All economic depressions share the same root cause. Too much credit that does not lead to enhanced future cash flows is extended.  In other words, this means lending without regard for the ability of the loan to repay both the principal and interest from enhanced production; money is loaned for consumption, and poor investment decisions are made. Eventually gravity takes over, debts are defaulted upon, no more borrowers can be found, and the system is rather painfully scrubbed clean. It's a very normal and usual process.

When we bring in natural limits, however, (such as is the case for petroleum right now), what emerges is a forcing function that pushes a debt-based, exponential money system over the brink all that much faster and harder. 

But for the moment, let's ignore the imminent energy crisis.  On a pure debt, deficit, and liability basis, the US, much of Europe, and Japan are all well past the point of no return.  No matter what policy tweaks, tax and benefit adjustments, or spending cuts are made -- individually or in combination -- nothing really pencils out to anything that remotely resembles a solution that would allow us to return to business as usual.

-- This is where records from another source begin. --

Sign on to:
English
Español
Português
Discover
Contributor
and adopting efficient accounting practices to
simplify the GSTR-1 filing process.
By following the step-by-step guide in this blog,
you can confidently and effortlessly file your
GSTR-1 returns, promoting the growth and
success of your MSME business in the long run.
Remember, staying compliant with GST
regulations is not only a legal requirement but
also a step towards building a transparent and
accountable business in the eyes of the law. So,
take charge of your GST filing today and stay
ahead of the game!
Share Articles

At the heart of it all, the developed nations blew themselves a gigantic credit bubble, which fed all kinds of grotesque distortions, of which housing is perhaps the most visible poster child.  However, outsized government budgets and promises, overconsumption of nearly everything imaginable, bloated college tuition costs, and rising prices in healthcare utterly disconnected from economics are other symptoms, too. This report will examine the deficits, debts, and liabilities in such a way as to make the case that there's no possibility of a return of generally rising living standards for most of the developed world.  A new era is upon us.  There's always a slight chance , should some transformative technology come along, like another Internet, or perhaps the equivalent of another Industrial Revolution, but no such catalysts are on the horizon, let alone at the ready.


and yet as Olly predicts rents keep rising!

What I find so revolting about people who write these type of articles is that they see a huge problem coming, but rather than trying to be part of a solution they only see an opportunity to cash in and get rich on behalf of other peoples misery.